▸ **Trecho**:
********
Em termos de crescimento econômico o Brasil está em seu pior momento dos últimos 120 anos. No período mais recente, o país foi acometido por três graves crises econômicas conforme é possível ver no Gráfico 1. A primeira crise importada do colapso financeiro americano após o subprime teve início no 3° tri de 2008, vale no 1° tri de 2009 de forma que no 1° tri de 2010 a economia brasileira já havia superado o período crítico e apresentava um crescimento de 9,2% naquele trimestre. Isto é o que os economistas chamam de recuperação é V.

A segunda crise não teve influência externa, erodiu no país no 1° trimestre de 2014, apresentou um longo período consecutivo de quedas até seu vale no 4° tri de 2015 de forma que a economia nunca mais voltou a apresentar taxas de crescimento semelhantes ao pré-crise, tendo o seu melhor momento a partir do 4° trimestre de 2017 quando o produto crescia a uma modesta taxa de 2,1% ao ano frente aos 3,4% verificados no trimestre imediatamente anterior desta crise. Finalmente, o terceiro ciclo recessivo da economia brasileira neste período é o do Coronavírus que teve início, segundo o Gráfico 1 no 4° trimestre de 2019, atingindo o seu vale no 2° tri de 2020 e, rodando a uma taxa de -1,9% no 4° tri de 2020, último período da amostra para o qual ainda se tem dados.
********
▸ **Os dados**:
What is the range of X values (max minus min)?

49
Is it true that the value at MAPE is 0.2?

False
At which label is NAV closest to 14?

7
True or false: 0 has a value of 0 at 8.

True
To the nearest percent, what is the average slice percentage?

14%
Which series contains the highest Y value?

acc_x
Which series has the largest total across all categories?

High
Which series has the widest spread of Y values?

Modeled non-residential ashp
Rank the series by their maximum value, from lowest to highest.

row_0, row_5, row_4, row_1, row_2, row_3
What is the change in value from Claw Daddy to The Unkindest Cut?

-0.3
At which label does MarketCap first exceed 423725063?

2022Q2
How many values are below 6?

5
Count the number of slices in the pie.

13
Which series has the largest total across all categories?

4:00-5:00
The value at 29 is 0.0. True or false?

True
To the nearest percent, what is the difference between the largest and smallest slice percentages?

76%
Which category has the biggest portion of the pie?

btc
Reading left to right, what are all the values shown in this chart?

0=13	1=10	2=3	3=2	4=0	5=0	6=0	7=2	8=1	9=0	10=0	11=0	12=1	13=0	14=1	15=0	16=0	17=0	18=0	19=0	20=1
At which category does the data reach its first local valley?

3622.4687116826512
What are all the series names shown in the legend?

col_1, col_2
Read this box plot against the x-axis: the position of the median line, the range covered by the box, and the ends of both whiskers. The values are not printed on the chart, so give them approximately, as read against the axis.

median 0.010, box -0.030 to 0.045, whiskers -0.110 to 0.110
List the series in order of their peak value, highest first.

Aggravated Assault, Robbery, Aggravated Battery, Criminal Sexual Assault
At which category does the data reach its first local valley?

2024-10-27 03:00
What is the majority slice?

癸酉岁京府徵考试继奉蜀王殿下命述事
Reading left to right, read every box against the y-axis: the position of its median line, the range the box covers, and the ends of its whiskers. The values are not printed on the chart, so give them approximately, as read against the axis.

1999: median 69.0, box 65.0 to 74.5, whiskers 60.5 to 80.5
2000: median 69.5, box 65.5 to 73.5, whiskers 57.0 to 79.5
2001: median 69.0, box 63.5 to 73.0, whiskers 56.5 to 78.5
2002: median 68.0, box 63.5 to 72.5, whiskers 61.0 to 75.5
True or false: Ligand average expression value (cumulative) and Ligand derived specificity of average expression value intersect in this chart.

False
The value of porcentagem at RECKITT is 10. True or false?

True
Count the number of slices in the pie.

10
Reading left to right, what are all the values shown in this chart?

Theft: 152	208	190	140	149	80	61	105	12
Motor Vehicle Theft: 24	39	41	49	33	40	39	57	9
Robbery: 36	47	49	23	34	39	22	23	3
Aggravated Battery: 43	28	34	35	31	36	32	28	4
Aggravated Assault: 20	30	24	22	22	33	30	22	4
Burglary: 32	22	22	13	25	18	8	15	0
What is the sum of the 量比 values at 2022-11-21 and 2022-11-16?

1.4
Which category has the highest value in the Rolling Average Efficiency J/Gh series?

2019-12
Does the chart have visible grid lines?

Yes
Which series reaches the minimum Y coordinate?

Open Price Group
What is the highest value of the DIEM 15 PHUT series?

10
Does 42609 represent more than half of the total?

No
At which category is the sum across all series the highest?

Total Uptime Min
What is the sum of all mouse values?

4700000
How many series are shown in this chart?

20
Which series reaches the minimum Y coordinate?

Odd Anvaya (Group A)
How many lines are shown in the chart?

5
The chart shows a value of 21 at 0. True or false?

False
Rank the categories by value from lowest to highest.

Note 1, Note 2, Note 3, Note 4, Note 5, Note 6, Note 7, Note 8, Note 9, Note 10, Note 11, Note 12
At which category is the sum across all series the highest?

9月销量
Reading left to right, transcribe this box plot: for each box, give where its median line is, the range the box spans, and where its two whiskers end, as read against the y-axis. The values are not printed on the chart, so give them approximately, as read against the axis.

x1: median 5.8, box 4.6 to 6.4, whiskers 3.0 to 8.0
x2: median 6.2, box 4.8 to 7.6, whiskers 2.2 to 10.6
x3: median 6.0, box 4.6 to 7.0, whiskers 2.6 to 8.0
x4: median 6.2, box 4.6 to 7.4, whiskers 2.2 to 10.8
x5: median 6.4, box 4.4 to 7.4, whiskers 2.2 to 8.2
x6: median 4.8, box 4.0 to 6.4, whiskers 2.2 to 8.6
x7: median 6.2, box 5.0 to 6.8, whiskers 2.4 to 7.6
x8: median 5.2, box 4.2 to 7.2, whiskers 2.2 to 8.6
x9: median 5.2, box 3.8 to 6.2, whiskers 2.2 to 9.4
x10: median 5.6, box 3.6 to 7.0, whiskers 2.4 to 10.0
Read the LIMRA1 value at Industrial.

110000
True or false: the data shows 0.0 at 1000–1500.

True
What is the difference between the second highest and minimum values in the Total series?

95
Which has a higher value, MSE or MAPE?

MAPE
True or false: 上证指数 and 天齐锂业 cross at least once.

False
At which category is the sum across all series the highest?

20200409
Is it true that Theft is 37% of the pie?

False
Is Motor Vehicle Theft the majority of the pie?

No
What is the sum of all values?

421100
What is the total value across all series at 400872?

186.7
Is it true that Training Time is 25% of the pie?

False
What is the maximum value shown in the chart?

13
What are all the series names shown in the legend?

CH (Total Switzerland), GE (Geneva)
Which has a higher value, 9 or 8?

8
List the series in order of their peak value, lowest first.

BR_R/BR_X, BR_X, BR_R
********
Por favor, transcreva do trecho sobre as crises da economia brasileira a passagem entre "Em termos de" e "recuperação é V.", inclusive. Use somente o trecho como fonte.

▸ **Resultado do exercício**:
Em termos de crescimento econômico o Brasil está em seu pior momento dos últimos 120 anos. No período mais recente, o país foi acometido por três graves crises econômicas conforme é possível ver no Gráfico 1. A primeira crise importada do colapso financeiro americano após o subprime teve início no 3° tri de 2008, vale no 1° tri de 2009 de forma que no 1° tri de 2010 a economia brasileira já havia superado o período crítico e apresentava um crescimento de 9,2% naquele trimestre. Isto é o que os economistas chamam de recuperação é V.